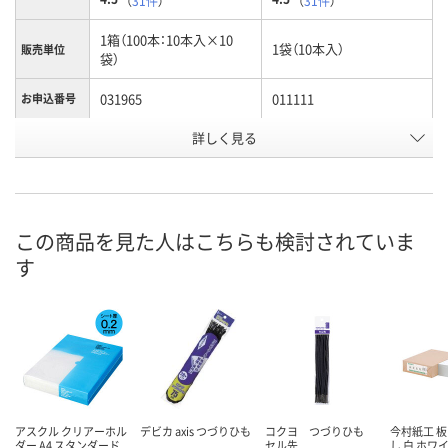
（
31件
）
（
31件
）
1箱（100本：10本入×10
1袋（10本入）
販売単位
袋）
031965
011111
お申込番号
詳しく見る
あり
あり
在庫
8月7日（金）
8月7日（金）
お届け日
数量
数量
この商品を見た人はこちらも検討されていま
す
カゴへ
カゴへ
アスクル クリアーホル
デビカ axis つづりひも
コクヨ つづりひも
今村紙工 板
ダー A4 スタンダード
セル先
し 白 ホワ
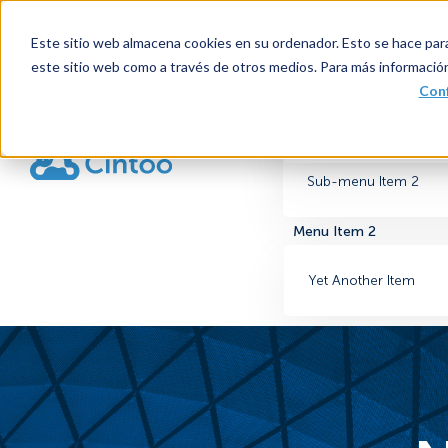
Menu Item 1
Este sitio web almacena cookies en su ordenador. Esto se hace para
este sitio web como a través de otros medios. Para más informació
Sub-menu Item 1
Conf
Another Item
Sub-menu Item 2
Menu Item 2
Yet Another Item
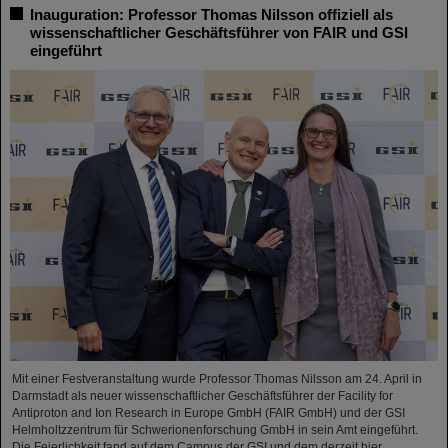
Inauguration: Professor Thomas Nilsson offiziell als
wissenschaftlicher Geschäftsführer von FAIR und GSI
eingeführt
Mit einer Festveranstaltung wurde Professor Thomas Nilsson am 24. April in
Darmstadt als neuer wissenschaftlicher Geschäftsführer der Facility for
Antiproton and Ion Research in Europe GmbH (FAIR GmbH) und der GSI
Helmholtzzentrum für Schwerionenforschung GmbH in sein Amt eingeführt.
Die Feierlichkeit fand auf dem Campus der GSI und dem derzeit hier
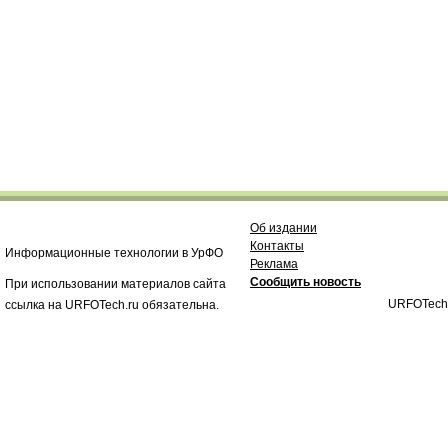
Об издании
Контакты
Информационные технологии в УрФО
Реклама
Сообщить новость
При использовании материалов сайта
URFOTech
ссылка на URFOTech.ru обязательна.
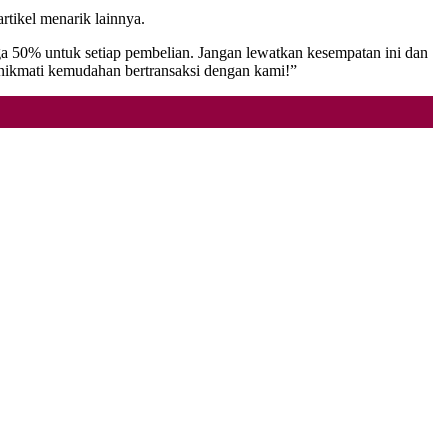
rtikel menarik lainnya.
a 50% untuk setiap pembelian. Jangan lewatkan kesempatan ini dan
nikmati kemudahan bertransaksi dengan kami!”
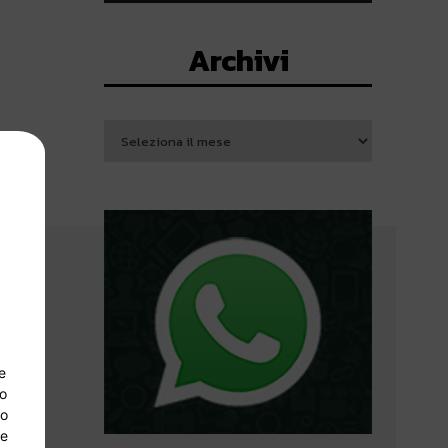
Archivi
e
so
lo
 e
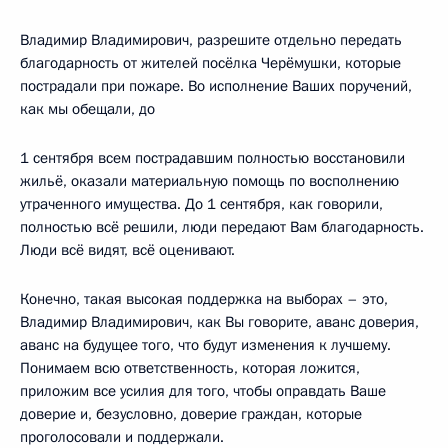
Владимир Владимирович, разрешите отдельно передать
благодарность от жителей посёлка Черёмушки, которые
пострадали при пожаре. Во исполнение Ваших поручений,
как мы обещали, до
1 сентября всем пострадавшим полностью восстановили
жильё, оказали материальную помощь по восполнению
утраченного имущества. До 1 сентября, как говорили,
полностью всё решили, люди передают Вам благодарность.
Люди всё видят, всё оценивают.
Конечно, такая высокая поддержка на выборах – это,
Владимир Владимирович, как Вы говорите, аванс доверия,
аванс на будущее того, что будут изменения к лучшему.
Понимаем всю ответственность, которая ложится,
приложим все усилия для того, чтобы оправдать Ваше
доверие и, безусловно, доверие граждан, которые
проголосовали и поддержали.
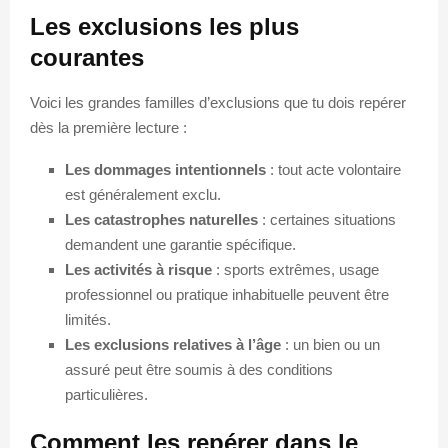
Les exclusions les plus
courantes
Voici les grandes familles d’exclusions que tu dois repérer
dès la première lecture :
Les dommages intentionnels
: tout acte volontaire
est généralement exclu.
Les catastrophes naturelles
: certaines situations
demandent une garantie spécifique.
Les activités à risque
: sports extrêmes, usage
professionnel ou pratique inhabituelle peuvent être
limités.
Les exclusions relatives à l’âge
: un bien ou un
assuré peut être soumis à des conditions
particulières.
Comment les repérer dans le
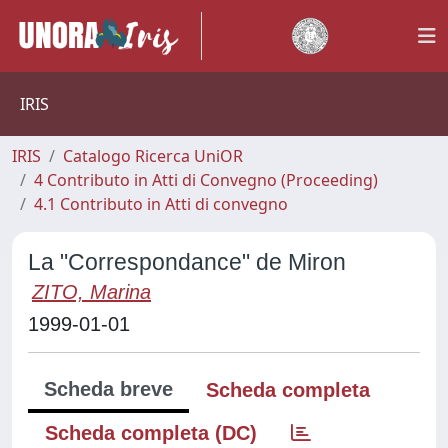
IRIS
IRIS
Catalogo Ricerca UniOR
4 Contributo in Atti di Convegno (Proceeding)
4.1 Contributo in Atti di convegno
La "Correspondance" de Miron
ZITO, Marina
1999-01-01
Scheda breve
Scheda completa
Scheda completa (DC)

● ● ● ● ● ● ●

- _Your assignment_: Reproduce the records from the line containing "Владимир Владимирович, разрешите" through the line containing "Comment les repérer dans le", inclusive, and omit the pictures.

- _Answer area_:
Владимир Владимирович, разрешите отдельно передать
благодарность от жителей посёлка Черёмушки, которые
пострадали при пожаре. Во исполнение Ваших поручений,
как мы обещали, до
1 сентября всем пострадавшим полностью восстановили
жильё, оказали материальную помощь по восполнению
утраченного имущества. До 1 сентября, как говорили,
полностью всё решили, люди передают Вам благодарность.
Люди всё видят, всё оценивают.
Конечно, такая высокая поддержка на выборах – это,
Владимир Владимирович, как Вы говорите, аванс доверия,
аванс на будущее того, что будут изменения к лучшему.
Понимаем всю ответственность, которая ложится,
приложим все усилия для того, чтобы оправдать Ваше
доверие и, безусловно, доверие граждан, которые
проголосовали и поддержали.
Les exclusions les plus
courantes
Voici les grandes familles d’exclusions que tu dois repérer
dès la première lecture :
Les dommages intentionnels
: tout acte volontaire
est généralement exclu.
Les catastrophes naturelles
: certaines situations
demandent une garantie spécifique.
Les activités à risque
: sports extrêmes, usage
professionnel ou pratique inhabituelle peuvent être
limités.
Les exclusions relatives à l’âge
: un bien ou un
assuré peut être soumis à des conditions
particulières.
Comment les repérer dans le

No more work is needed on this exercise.